======== TEXTO EXTRAÍDO ========
Necessário adscrever que o contrato de consórcio é regido por princípios e regras específicos fixado na lei federal 11.795/2008, tratando-se, pois, de um regime jurídico-legal que distingue as características desse tipo de contrato, o qual não se confunde, por exemplo, com o contrato de mútuo bancário, nem com outros tipos de contrato que têm por objetivo a compra e venda mediante prestação. Trata-se, portanto, de um contrato que se distingue sobretudo por se destinar à constituição de um fundo comum para propiciar a seus integrantes venham a adquirir determinados bens, mas desde que essa aquisição atenda aos interesses comuns do grupo, de maneira que a administradora do grupo, representando esses interesses, possui uma considerável margem de liberdade na decisão entre autorizar ou não autorizar a aquisição de determinado bem. Ao firmar o contrato de consórcio, o autor concordou com as regras do contrato, as quais se harmonizam com seu objeto, em especial quanto à liberdade no poder de decisão que é conferido ao grupo do consórcio e à sua administradora.
======== BLOCO DE DADOS ========
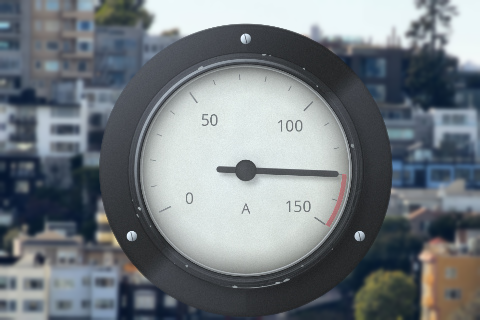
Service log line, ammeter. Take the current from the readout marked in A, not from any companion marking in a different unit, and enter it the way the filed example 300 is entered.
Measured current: 130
========
■ TAREFA ■
Segundo o texto extraído, qual lei federal fixa os princípios e as regras do contrato de consórcio?

■ RESULTADO DO EXERCÍCIO ■
A lei federal 11.795/2008.